В следующее, ближайшее воскресенье я поехал на "смотрины" в другой район — Дигомский массив, план которого тоже смог достать "универсальный" Миша. Приехал туда на машине, остановленной на Советской площади, у бензоколонки, по принятому в Тбилиси особому сигналу — "Пст" — среднему между свистом и чмоканьем губами.
Я вышел около излучины зеленовато-коричневой Куры, на дальнем плане голубели мягкие очертания Зедазени, было начало лета или конец весны, от редко стоящих тополей еще не летел первый пух, но было уже жарко. В этом месте расстилалась пустошь, заросшая кустиками цветущего дрока. По соседству в другом квартале доканчивали строить несколько таких же, как и в Сабуртало, пятиэтажных домов. Но вот подул легкий западный ветерок, повеяло легкой прохладой от Куры, это дуновение принесло мне еще неведомый, сложный, сладкий аромат с букетом из цветущих роз с полынной горечью. Сомнения исчезли, стало понятно, что это место предназначено для того, чтобы здесь жить.

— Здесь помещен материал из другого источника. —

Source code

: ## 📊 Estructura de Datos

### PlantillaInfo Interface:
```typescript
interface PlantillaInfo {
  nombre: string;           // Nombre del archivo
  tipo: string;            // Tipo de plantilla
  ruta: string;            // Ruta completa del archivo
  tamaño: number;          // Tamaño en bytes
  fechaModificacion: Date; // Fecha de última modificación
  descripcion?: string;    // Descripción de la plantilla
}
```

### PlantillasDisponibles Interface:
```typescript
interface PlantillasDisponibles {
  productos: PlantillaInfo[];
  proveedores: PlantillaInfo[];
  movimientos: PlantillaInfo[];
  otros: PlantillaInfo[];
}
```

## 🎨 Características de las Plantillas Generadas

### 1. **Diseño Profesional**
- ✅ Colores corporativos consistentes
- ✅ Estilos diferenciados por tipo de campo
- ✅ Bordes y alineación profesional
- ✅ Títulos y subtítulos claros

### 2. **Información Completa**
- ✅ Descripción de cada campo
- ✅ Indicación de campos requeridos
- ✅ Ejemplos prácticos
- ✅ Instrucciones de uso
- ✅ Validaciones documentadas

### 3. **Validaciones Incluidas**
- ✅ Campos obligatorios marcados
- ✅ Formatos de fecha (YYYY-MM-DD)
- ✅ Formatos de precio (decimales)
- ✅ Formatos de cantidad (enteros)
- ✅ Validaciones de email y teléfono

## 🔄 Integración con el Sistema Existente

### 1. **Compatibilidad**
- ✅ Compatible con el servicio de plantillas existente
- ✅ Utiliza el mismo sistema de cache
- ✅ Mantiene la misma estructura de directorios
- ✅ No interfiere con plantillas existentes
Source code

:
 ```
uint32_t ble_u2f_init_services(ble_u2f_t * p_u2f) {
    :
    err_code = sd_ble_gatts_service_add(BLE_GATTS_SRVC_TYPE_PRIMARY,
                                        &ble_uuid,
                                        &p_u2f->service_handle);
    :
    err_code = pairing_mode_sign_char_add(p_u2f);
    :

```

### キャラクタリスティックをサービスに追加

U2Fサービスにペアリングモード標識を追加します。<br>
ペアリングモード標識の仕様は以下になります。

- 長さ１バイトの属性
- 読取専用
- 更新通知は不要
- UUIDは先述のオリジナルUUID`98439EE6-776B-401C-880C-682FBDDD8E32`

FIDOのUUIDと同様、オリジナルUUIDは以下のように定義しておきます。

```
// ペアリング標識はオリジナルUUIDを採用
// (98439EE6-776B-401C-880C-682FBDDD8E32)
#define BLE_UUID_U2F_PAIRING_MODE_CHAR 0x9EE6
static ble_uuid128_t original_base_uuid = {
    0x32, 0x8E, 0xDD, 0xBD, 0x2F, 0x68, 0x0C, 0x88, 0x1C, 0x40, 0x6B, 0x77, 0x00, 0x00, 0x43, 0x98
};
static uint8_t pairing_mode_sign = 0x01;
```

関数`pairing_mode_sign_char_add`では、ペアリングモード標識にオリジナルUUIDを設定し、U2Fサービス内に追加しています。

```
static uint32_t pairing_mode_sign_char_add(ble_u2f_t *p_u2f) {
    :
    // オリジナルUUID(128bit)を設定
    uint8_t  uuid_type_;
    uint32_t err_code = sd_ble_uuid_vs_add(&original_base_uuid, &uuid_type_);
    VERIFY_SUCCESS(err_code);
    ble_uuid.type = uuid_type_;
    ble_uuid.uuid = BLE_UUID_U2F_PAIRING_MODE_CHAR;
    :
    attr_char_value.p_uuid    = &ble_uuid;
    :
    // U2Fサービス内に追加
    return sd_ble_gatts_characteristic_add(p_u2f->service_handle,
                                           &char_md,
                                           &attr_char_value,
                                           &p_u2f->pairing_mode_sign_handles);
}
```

Здесь было хорошо, и, самое главное, хорошо дышалось. Рядом шумела зеленоватая Кура, а по песчаным отмелям ее бегали полуголые мальчишки — это дополнительное обстоятельство решило мой выбор в пользу Дигоми. Я потоптался на месте, обозначенному в плане, как "квартал 1У", сорвал зеленую веточку и с нею, как с символом обретенной земли, пошел пешком к Дигомскому мосту, около которого был небольшой базар и где можно было сесть на трамвай с номером 23. Этот вагон шел почти к самому моему дому в "Сванетском убане".
Окончательный выбор был сделан, и все потом так быстро и удачно сложилось, что уже к зиме 1962/63 года я переехал в новый дом, где на пятом этаже пятиэтажной "хрущевки" стал устраивать свою новую жизнь, в собственной двухкомнатной квартире — первой, в моей не очень длинной биографии.